Two of Britain’s and America’s most powerful ships met up on Tuesday during their break from sea trials and training.
HMS Queen Elizabeth, the UK’s new £3.5 billion ($US4.6 billion) aircraft carrier, passed by the USS George H.W. Bush off the Scottish coast en route to its new home port of Portsmouth.
The Queen Elizabeth is now in British waters to take part in the training exercise known as Saxon Warrior, where it is hosting 60 members of the British Royal Navy and Royal Marines. The training began on August 1.
Below are some epic photos from the meetup:
The British carrier was on its way to Portsmouth after more than two months of sea trials in the North Sea.
The USS George H.W. Bush was taking part in Saxon Warrior, a multiday joint exercise led by the Royal Navy.
A total of 15 ships from across NATO are taking part in the exercise, the Royal Navy said, with more than 100 aircraft and some 10,000 people involved.
The official Twitter account of HMS Queen Elizabeth said it was 'a great opportunity to break from Contractor Sea Trials' to take photos with the USS George H.W. Bush and its task group.
The exercise involved over 60 Royal Navy sailors and Royal Marines training on board the US carrier.

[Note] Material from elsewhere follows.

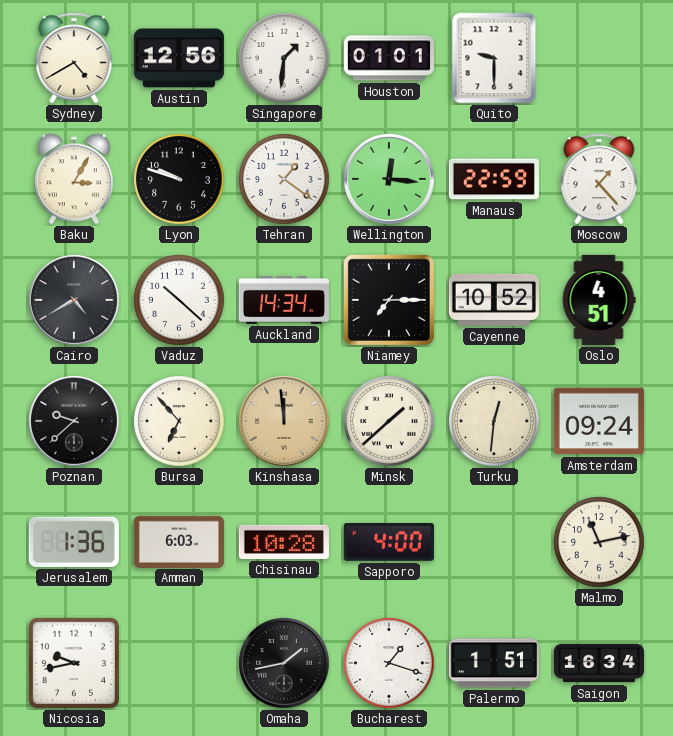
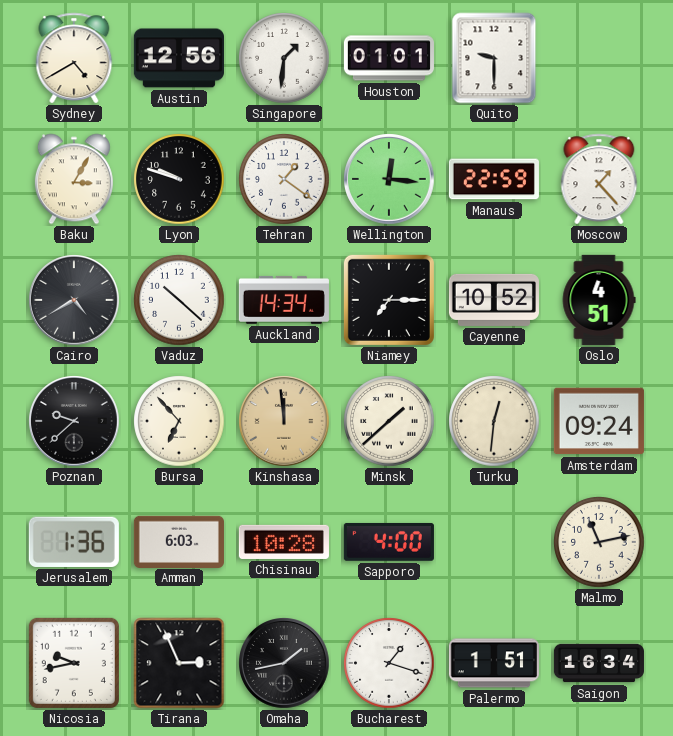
Tirana: none -> 2:56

The training involves fighting off simulated threats from enemy forces with all of the task group's air, surface, and sub-surface capabilities, the Royal Navy said.
The fact that British sailors and marines are training on board the US ship 'shows the closeness of our relationship with the US Navy and the importance that both nations place' on the UK's development of its carrier strike capabilities, said Capt. Jerry Kyd, HMS Queen Elizabeth's commanding officer.

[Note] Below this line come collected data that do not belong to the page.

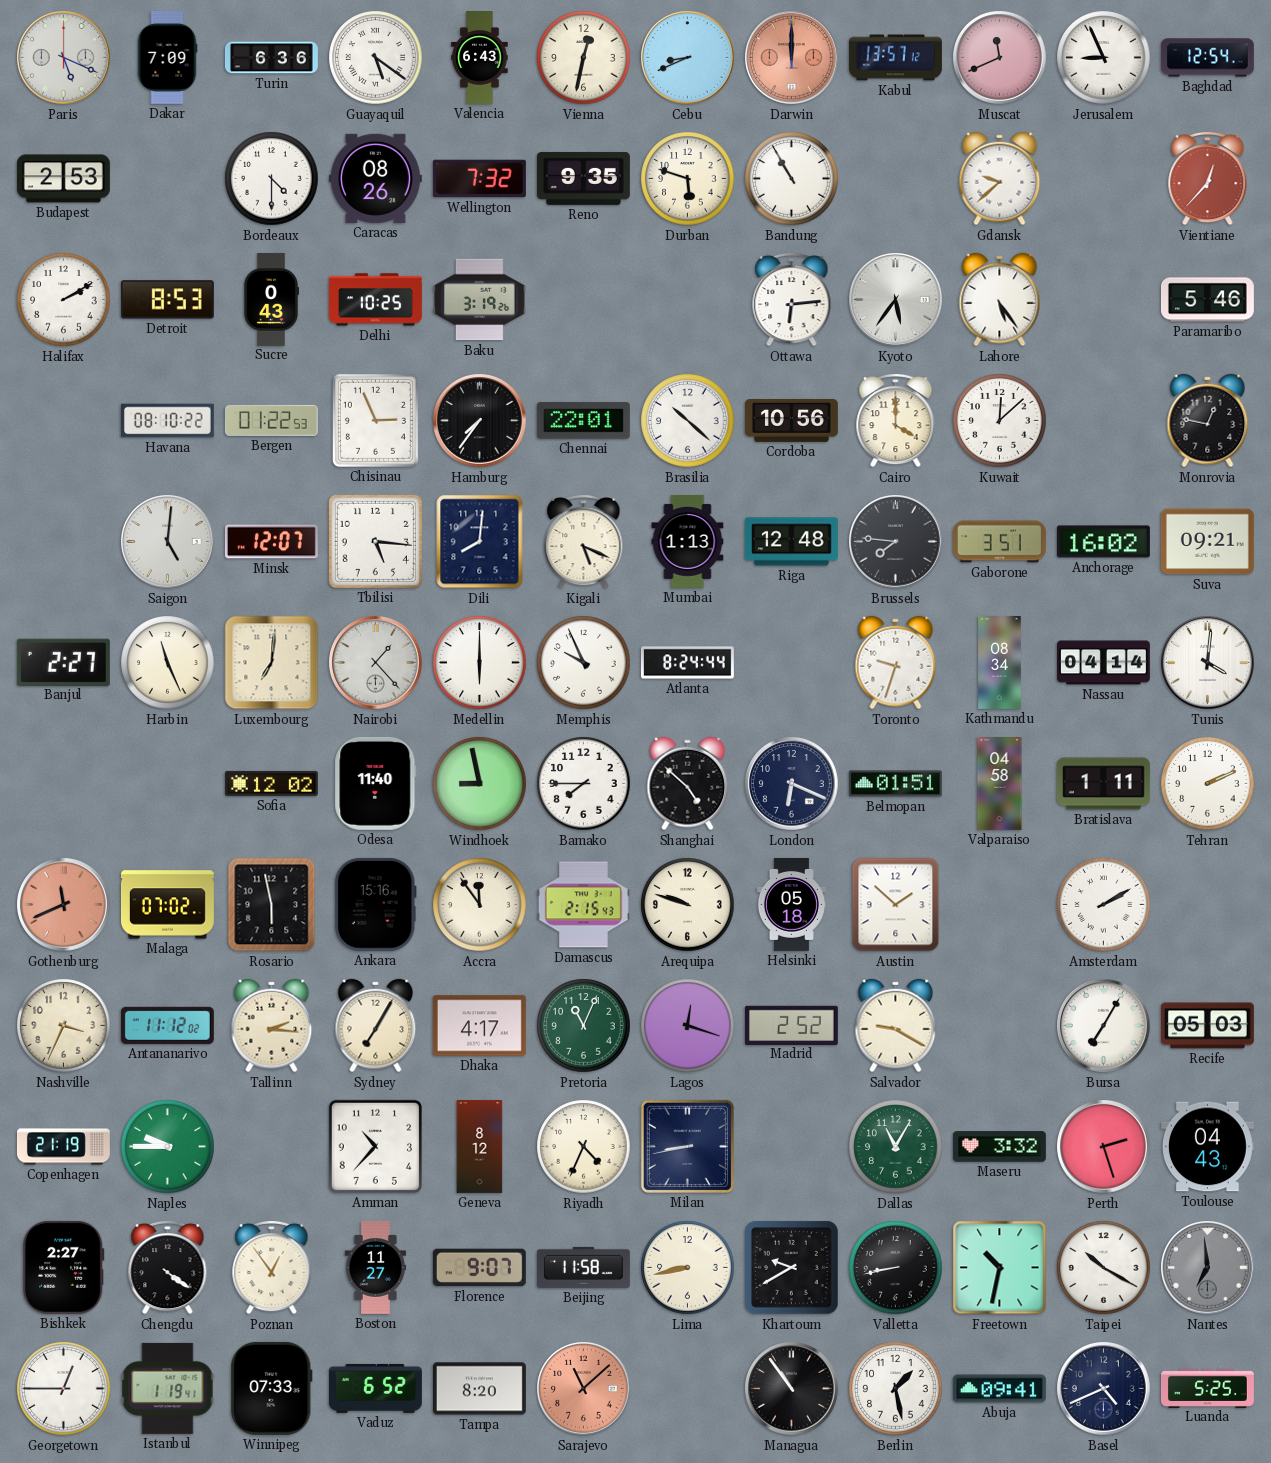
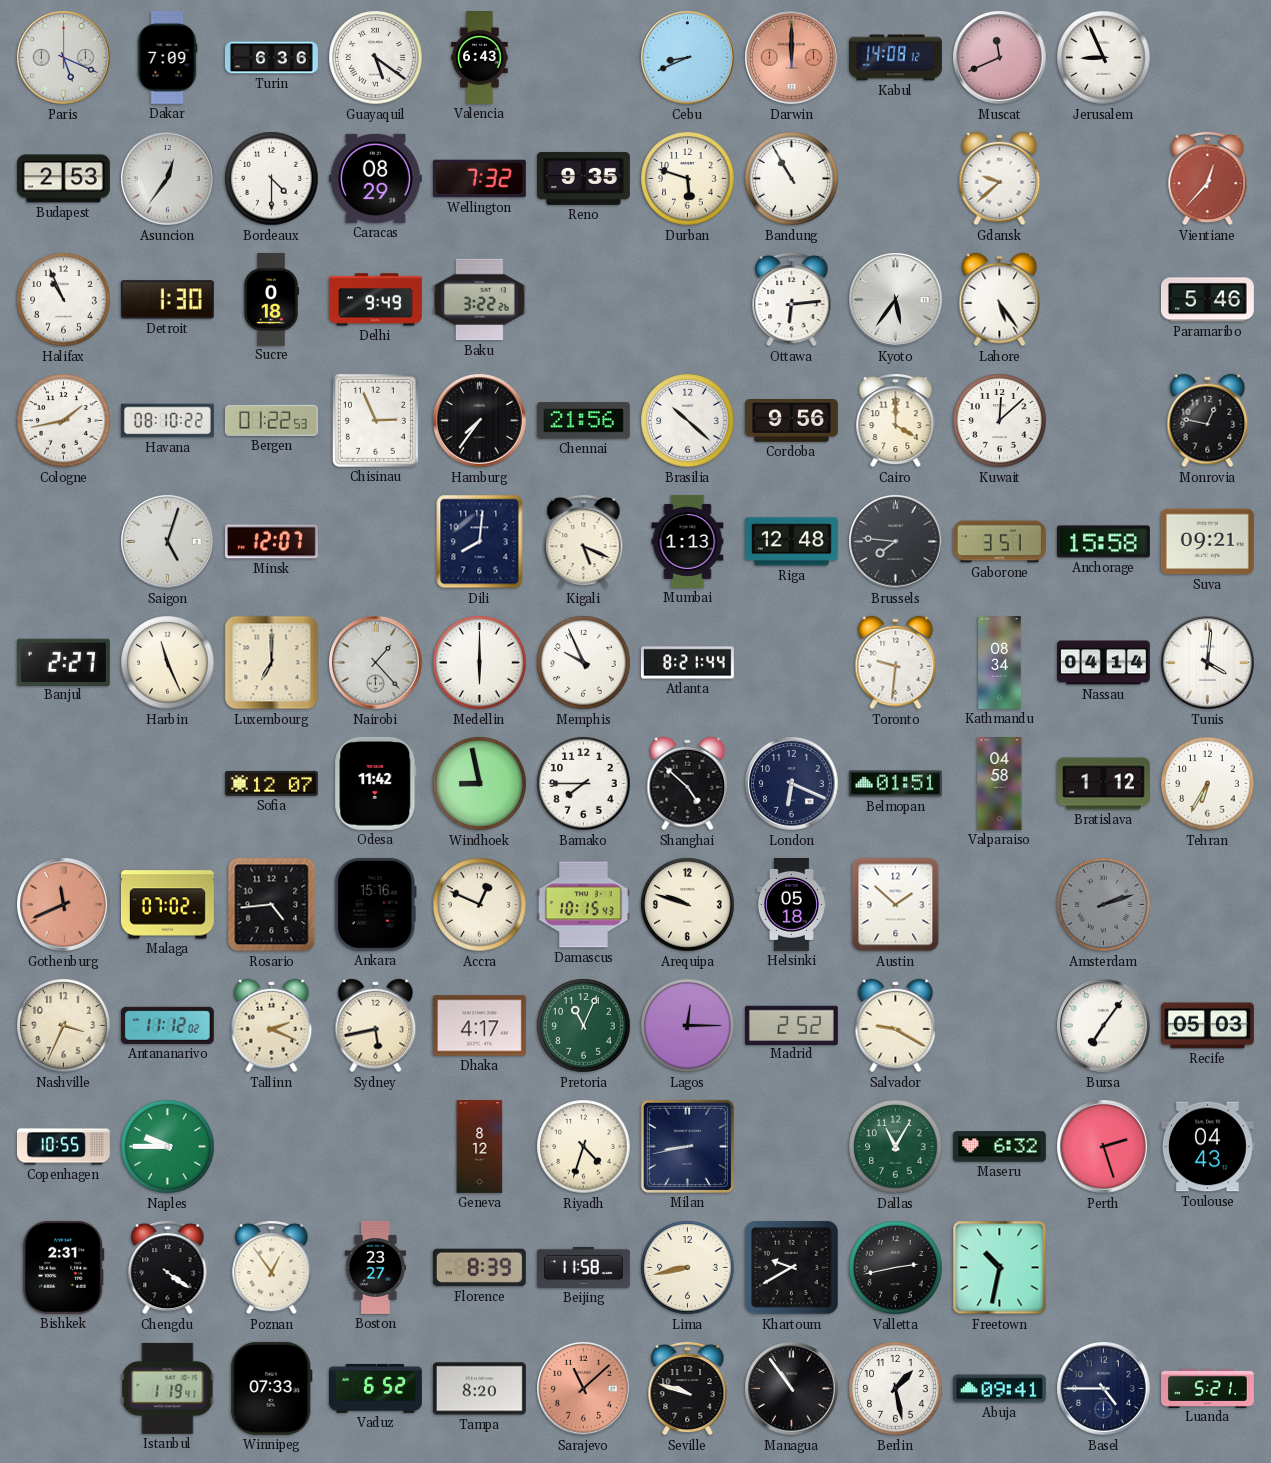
Vienna: 12:32 -> none
Kabul: 13:57 -> 14:08
Baghdad: 12:54 -> none
Asuncion: none -> 12:36
Caracas: 08:26 -> 08:29
Halifax: 2:10 -> 10:56
Detroit: 8:53 -> 1:30
Sucre: 0:43 -> 0:18
Delhi: 10:25 -> 9:49
Baku: 3:19 -> 3:22
Cologne: none -> 1:43
Chennai: 22:01 -> 21:56
Cordoba: 10:56 -> 9:56
Saigon: 5:01 -> 5:03
Tbilisi: 5:16 -> none
Anchorage: 16:02 -> 15:58
Luxembourg: 7:01 -> 7:00
Atlanta: 8:24 -> 8:21
Toronto: 9:33 -> 9:31
Sofia: 12:02 -> 12:07
Odesa: 11:40 -> 11:42
Bratislava: 1:11 -> 1:12
Tehran: 2:11 -> 6:35
Rosario: 5:58 -> 4:44
Accra: 11:54 -> 12:49
Damascus: 2:15 -> 10:15
Amsterdam: 2:10 -> 2:12
Amsterdam dial: white -> grey
Tallinn: 2:16 -> 2:19
Sydney: 7:05 -> 5:43
Lagos: 12:18 -> 12:15
Bursa: 7:05 -> 7:06
Copenhagen: 21:19 -> 10:55
Amman: 10:37 -> none
Riyadh: 4:34 -> 4:33
Maseru: 3:32 -> 6:32
Bishkek: 2:27 -> 2:31
Boston: 11:27 -> 23:27
Florence: 9:07 -> 8:39
Valletta: 8:43 -> 2:43
Taipei: 10:20 -> none
Nantes: 6:59 -> none
Georgetown: 12:45 -> none
Seville: none -> 9:48
Basel: 4:41 -> 4:45
Luanda: 5:25 -> 5:21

The British commanders also had some time to socialise -- Kyd invited Commodore Andrew Betton, the leader of the Saxon Warrior exercises, on board for drinks and sandwiches.
At full strength, the Queen Elizabeth could have 36 fighter jets and four helicopters on board. But at the moment, it's empty.
The UK has 10 F-35 fighter jets, a Ministry of Defence spokesman told Business Insider UK, but none is in the country. The US contractor Lockheed Martin built them, and they are scheduled to be delivered to the UK in 2018. The earliest they could fly live combat missions is 2020.
The ministry expects to have 138 F-35s in the 2020s, the spokesman added.